* WORK ITEM *
Output the whole listing below exactly, omitting the images.
*** Begin section ***
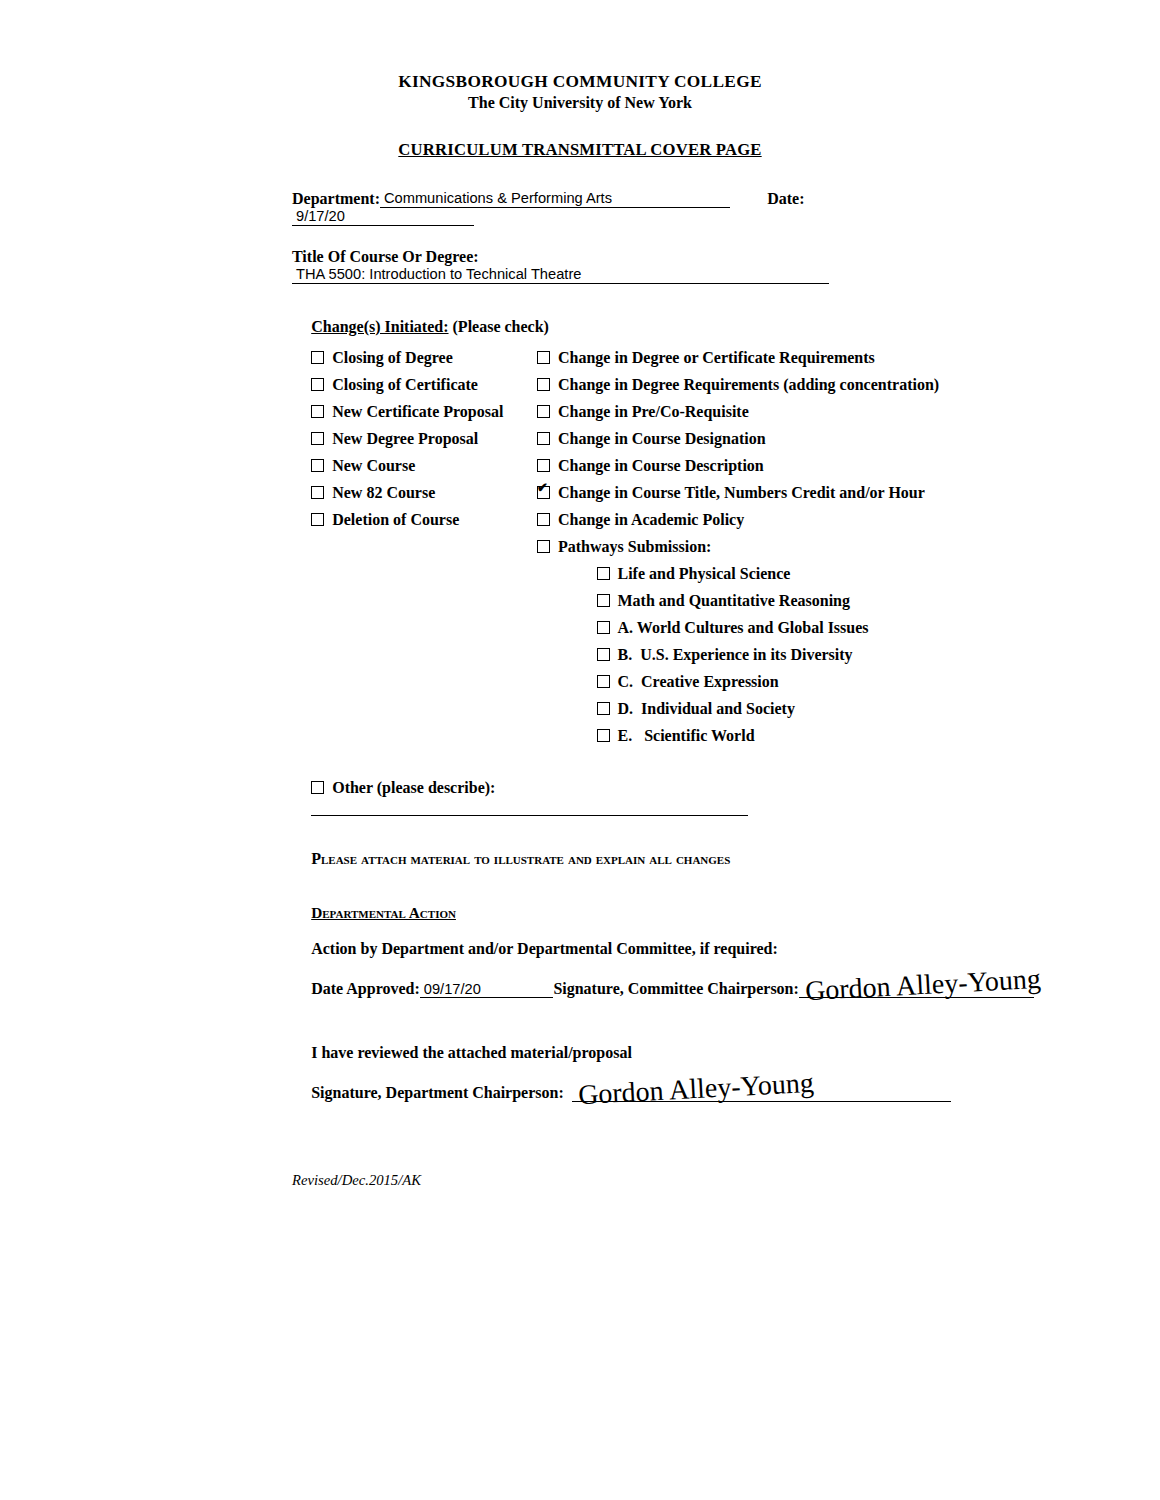KINGSBOROUGH COMMUNITY COLLEGE
The City University of New York
CURRICULUM TRANSMITTAL COVER PAGE
Department: Communications & Performing Arts Date: 9/17/20
Title Of Course Or Degree: THA 5500: Introduction to Technical Theatre
Change(s) Initiated: (Please check)
Closing of Degree
Closing of Certificate
New Certificate Proposal
New Degree Proposal
New Course
New 82 Course
Deletion of Course
Change in Degree or Certificate Requirements
Change in Degree Requirements (adding concentration)
Change in Pre/Co-Requisite
Change in Course Designation
Change in Course Description
Change in Course Title, Numbers Credit and/or Hour
Change in Academic Policy
Pathways Submission:
Life and Physical Science
Math and Quantitative Reasoning
A. World Cultures and Global Issues
B. U.S. Experience in its Diversity
C. Creative Expression
D. Individual and Society
E. Scientific World
Other (please describe):
Please attach material to illustrate and explain all changes
Departmental Action
Action by Department and/or Departmental Committee, if required:
Date Approved:09/17/20 Signature, Committee Chairperson:Gordon Alley‑Young
I have reviewed the attached material/proposal
Signature, Department Chairperson: Gordon Alley‑Young
Revised/Dec.2015/AK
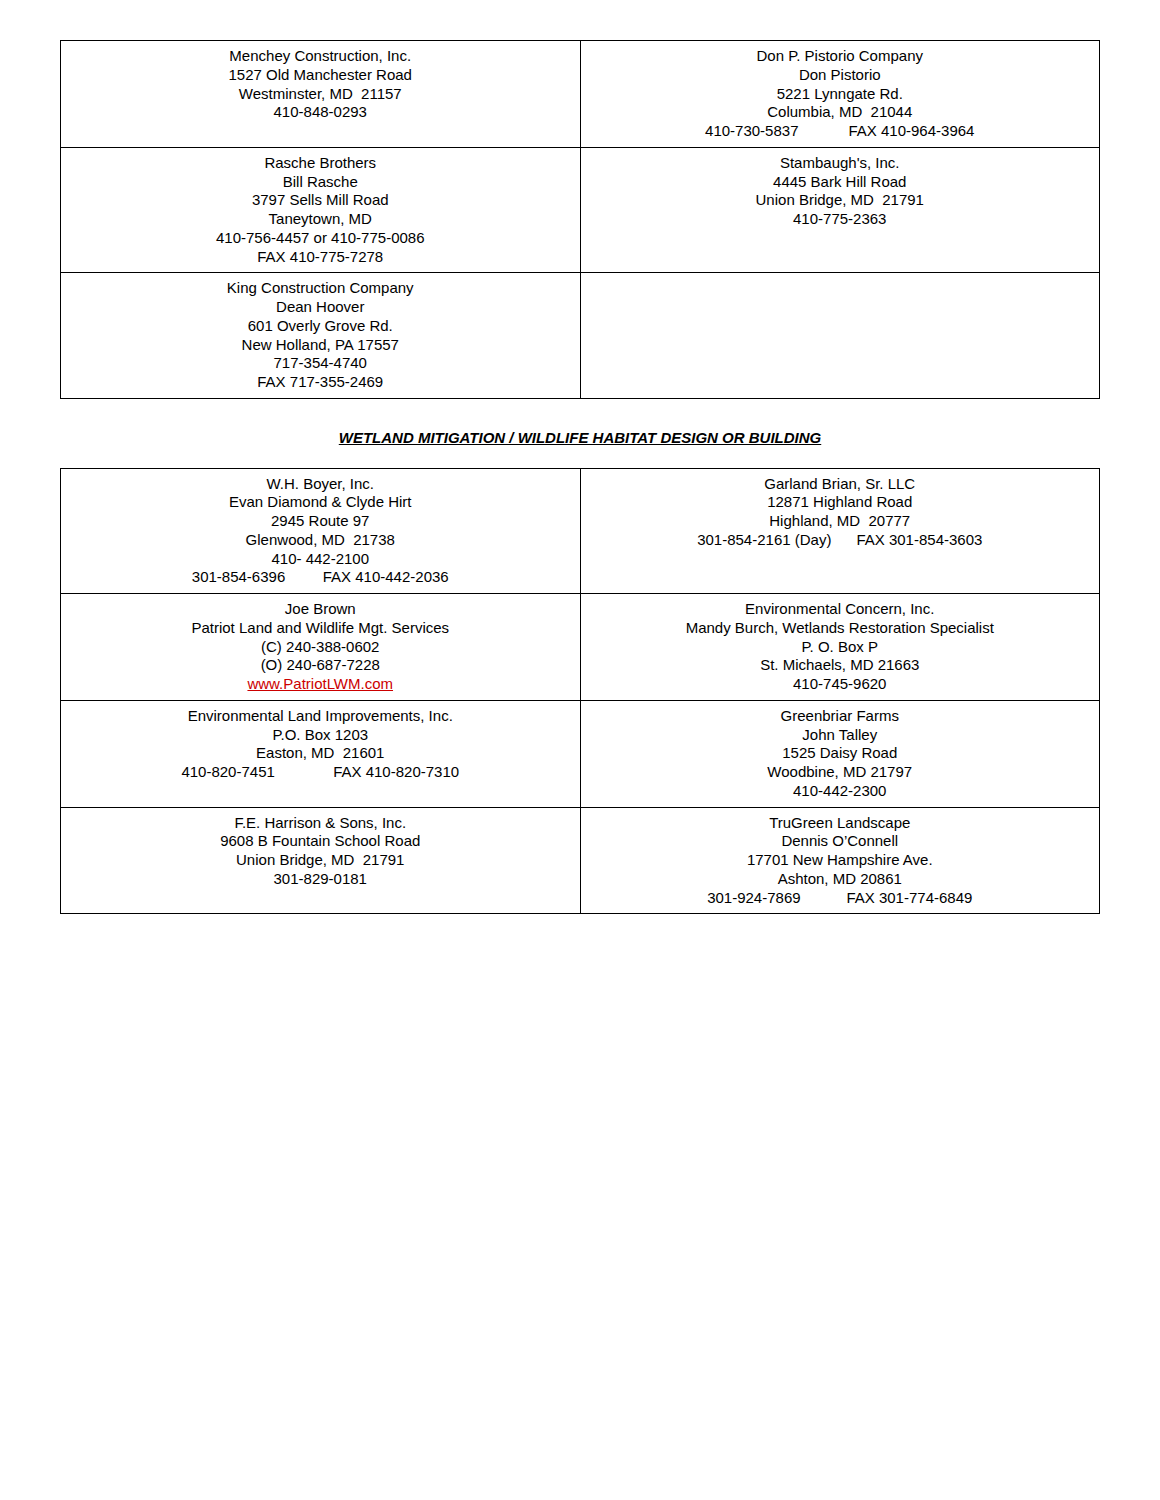| Menchey Construction, Inc. 1527 Old Manchester Road Westminster, MD 21157 410-848-0293 | Don P. Pistorio Company Don Pistorio 5221 Lynngate Rd. Columbia, MD 21044 410-730-5837 FAX 410-964-3964 |
| Rasche Brothers Bill Rasche 3797 Sells Mill Road Taneytown, MD 410-756-4457 or 410-775-0086 FAX 410-775-7278 | Stambaugh's, Inc. 4445 Bark Hill Road Union Bridge, MD 21791 410-775-2363 |
| King Construction Company Dean Hoover 601 Overly Grove Rd. New Holland, PA 17557 717-354-4740 FAX 717-355-2469 | |
WETLAND MITIGATION / WILDLIFE HABITAT DESIGN OR BUILDING
| W.H. Boyer, Inc. Evan Diamond & Clyde Hirt 2945 Route 97 Glenwood, MD 21738 410- 442-2100 301-854-6396 FAX 410-442-2036 | Garland Brian, Sr. LLC 12871 Highland Road Highland, MD 20777 301-854-2161 (Day) FAX 301-854-3603 |
| Joe Brown Patriot Land and Wildlife Mgt. Services (C) 240-388-0602 (O) 240-687-7228 www.PatriotLWM.com | Environmental Concern, Inc. Mandy Burch, Wetlands Restoration Specialist P. O. Box P St. Michaels, MD 21663 410-745-9620 |
| Environmental Land Improvements, Inc. P.O. Box 1203 Easton, MD 21601 410-820-7451 FAX 410-820-7310 | Greenbriar Farms John Talley 1525 Daisy Road Woodbine, MD 21797 410-442-2300 |
| F.E. Harrison & Sons, Inc. 9608 B Fountain School Road Union Bridge, MD 21791 301-829-0181 | TruGreen Landscape Dennis O’Connell 17701 New Hampshire Ave. Ashton, MD 20861 301-924-7869 FAX 301-774-6849 |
*** End section ***
* RESPONSE FOR THIS EXERCISE *
KINGSBOROUGH COMMUNITY COLLEGE
The City University of New York
CURRICULUM TRANSMITTAL COVER PAGE
Department: Communications & Performing Arts Date: 9/17/20
Title Of Course Or Degree: THA 5500: Introduction to Technical Theatre
Change(s) Initiated: (Please check)
Closing of Degree
Closing of Certificate
New Certificate Proposal
New Degree Proposal
New Course
New 82 Course
Deletion of Course
Change in Degree or Certificate Requirements
Change in Degree Requirements (adding concentration)
Change in Pre/Co-Requisite
Change in Course Designation
Change in Course Description
Change in Course Title, Numbers Credit and/or Hour
Change in Academic Policy
Pathways Submission:
Life and Physical Science
Math and Quantitative Reasoning
A. World Cultures and Global Issues
B. U.S. Experience in its Diversity
C. Creative Expression
D. Individual and Society
E. Scientific World
Other (please describe):
Please attach material to illustrate and explain all changes
Departmental Action
Action by Department and/or Departmental Committee, if required:
Date Approved:09/17/20 Signature, Committee Chairperson:Gordon Alley‑Young
I have reviewed the attached material/proposal
Signature, Department Chairperson: Gordon Alley‑Young
Revised/Dec.2015/AK
| Menchey Construction, Inc. 1527 Old Manchester Road Westminster, MD 21157 410-848-0293 | Don P. Pistorio Company Don Pistorio 5221 Lynngate Rd. Columbia, MD 21044 410-730-5837 FAX 410-964-3964 |
| Rasche Brothers Bill Rasche 3797 Sells Mill Road Taneytown, MD 410-756-4457 or 410-775-0086 FAX 410-775-7278 | Stambaugh's, Inc. 4445 Bark Hill Road Union Bridge, MD 21791 410-775-2363 |
| King Construction Company Dean Hoover 601 Overly Grove Rd. New Holland, PA 17557 717-354-4740 FAX 717-355-2469 | |
WETLAND MITIGATION / WILDLIFE HABITAT DESIGN OR BUILDING
| W.H. Boyer, Inc. Evan Diamond & Clyde Hirt 2945 Route 97 Glenwood, MD 21738 410- 442-2100 301-854-6396 FAX 410-442-2036 | Garland Brian, Sr. LLC 12871 Highland Road Highland, MD 20777 301-854-2161 (Day) FAX 301-854-3603 |
| Joe Brown Patriot Land and Wildlife Mgt. Services (C) 240-388-0602 (O) 240-687-7228 www.PatriotLWM.com | Environmental Concern, Inc. Mandy Burch, Wetlands Restoration Specialist P. O. Box P St. Michaels, MD 21663 410-745-9620 |
| Environmental Land Improvements, Inc. P.O. Box 1203 Easton, MD 21601 410-820-7451 FAX 410-820-7310 | Greenbriar Farms John Talley 1525 Daisy Road Woodbine, MD 21797 410-442-2300 |
| F.E. Harrison & Sons, Inc. 9608 B Fountain School Road Union Bridge, MD 21791 301-829-0181 | TruGreen Landscape Dennis O’Connell 17701 New Hampshire Ave. Ashton, MD 20861 301-924-7869 FAX 301-774-6849 |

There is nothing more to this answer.